Given data:
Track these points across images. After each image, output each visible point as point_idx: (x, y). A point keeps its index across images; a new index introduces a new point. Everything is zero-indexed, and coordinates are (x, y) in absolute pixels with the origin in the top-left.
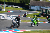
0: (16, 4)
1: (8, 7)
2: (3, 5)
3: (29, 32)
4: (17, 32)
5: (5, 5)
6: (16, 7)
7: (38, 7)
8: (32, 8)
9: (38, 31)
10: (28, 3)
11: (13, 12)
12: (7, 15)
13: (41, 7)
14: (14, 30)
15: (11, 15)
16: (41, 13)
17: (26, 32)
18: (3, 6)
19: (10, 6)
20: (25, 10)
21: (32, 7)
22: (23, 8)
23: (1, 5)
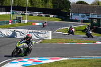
0: (46, 11)
1: (32, 15)
2: (23, 13)
3: (64, 62)
4: (44, 62)
5: (28, 13)
6: (46, 16)
7: (85, 15)
8: (74, 17)
9: (81, 60)
10: (67, 8)
11: (41, 24)
13: (89, 16)
14: (37, 59)
16: (89, 26)
17: (60, 62)
18: (24, 15)
19: (36, 14)
20: (62, 20)
21: (74, 15)
22: (58, 18)
23: (21, 12)
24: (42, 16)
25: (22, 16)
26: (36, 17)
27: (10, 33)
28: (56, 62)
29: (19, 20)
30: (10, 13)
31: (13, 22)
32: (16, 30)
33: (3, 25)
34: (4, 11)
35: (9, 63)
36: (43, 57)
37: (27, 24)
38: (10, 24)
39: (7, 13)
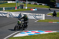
1: (30, 4)
3: (55, 34)
4: (41, 33)
5: (27, 2)
11: (36, 10)
12: (29, 13)
14: (37, 31)
15: (34, 14)
18: (25, 3)
19: (33, 3)
23: (23, 2)
24: (37, 4)
25: (23, 4)
26: (33, 5)
28: (49, 33)
29: (22, 7)
30: (15, 2)
31: (18, 8)
32: (21, 13)
33: (12, 10)
34: (11, 1)
35: (20, 33)
36: (40, 30)
37: (27, 10)
38: (16, 9)
39: (14, 2)
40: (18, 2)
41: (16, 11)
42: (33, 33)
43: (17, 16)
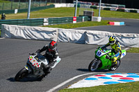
2: (94, 5)
5: (101, 6)
6: (131, 11)
11: (123, 23)
12: (106, 32)
14: (125, 76)
15: (119, 34)
18: (95, 8)
19: (115, 7)
24: (124, 11)
25: (92, 10)
26: (115, 13)
27: (78, 36)
29: (89, 16)
30: (73, 5)
31: (79, 19)
32: (87, 31)
33: (64, 24)
34: (63, 2)
36: (133, 73)
37: (101, 23)
38: (75, 22)
39: (69, 5)
40: (79, 6)
41: (75, 27)
42: (115, 80)
43: (78, 39)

Required action:
The copy must reproduce the listing above verbatim and contain no pictures.

Solution below:
Track these points across images. After each image, output each visible point as point_idx: (x, y). A point keeps its index across images; a new index introduces a new point. Everything is zero-indexed, and coordinates are (x, y) in absolute pixels with the origin in the top-left.
0: (16, 4)
1: (8, 7)
2: (3, 5)
3: (29, 32)
4: (17, 32)
5: (5, 5)
6: (16, 7)
7: (38, 7)
8: (32, 8)
9: (38, 31)
10: (28, 3)
11: (13, 12)
12: (7, 15)
13: (41, 7)
14: (14, 30)
15: (11, 15)
16: (41, 13)
17: (26, 32)
18: (3, 6)
19: (10, 6)
20: (25, 10)
21: (32, 7)
22: (23, 8)
23: (1, 5)
0: (46, 11)
1: (32, 15)
2: (23, 13)
3: (64, 62)
4: (44, 62)
5: (28, 13)
6: (46, 16)
7: (85, 15)
8: (74, 17)
9: (81, 60)
10: (67, 8)
11: (41, 24)
13: (89, 16)
14: (37, 59)
16: (89, 26)
17: (60, 62)
18: (24, 15)
19: (36, 14)
20: (62, 20)
21: (74, 15)
22: (58, 18)
23: (21, 12)
24: (42, 16)
25: (22, 16)
26: (36, 17)
27: (10, 33)
28: (56, 62)
29: (19, 20)
30: (10, 13)
31: (13, 22)
32: (16, 30)
33: (3, 25)
34: (4, 11)
35: (9, 63)
36: (43, 57)
37: (27, 24)
38: (10, 24)
39: (7, 13)
1: (30, 4)
3: (55, 34)
4: (41, 33)
5: (27, 2)
11: (36, 10)
12: (29, 13)
14: (37, 31)
15: (34, 14)
18: (25, 3)
19: (33, 3)
23: (23, 2)
24: (37, 4)
25: (23, 4)
26: (33, 5)
28: (49, 33)
29: (22, 7)
30: (15, 2)
31: (18, 8)
32: (21, 13)
33: (12, 10)
34: (11, 1)
35: (20, 33)
36: (40, 30)
37: (27, 10)
38: (16, 9)
39: (14, 2)
40: (18, 2)
41: (16, 11)
42: (33, 33)
43: (17, 16)
2: (94, 5)
5: (101, 6)
6: (131, 11)
11: (123, 23)
12: (106, 32)
14: (125, 76)
15: (119, 34)
18: (95, 8)
19: (115, 7)
24: (124, 11)
25: (92, 10)
26: (115, 13)
27: (78, 36)
29: (89, 16)
30: (73, 5)
31: (79, 19)
32: (87, 31)
33: (64, 24)
34: (63, 2)
36: (133, 73)
37: (101, 23)
38: (75, 22)
39: (69, 5)
40: (79, 6)
41: (75, 27)
42: (115, 80)
43: (78, 39)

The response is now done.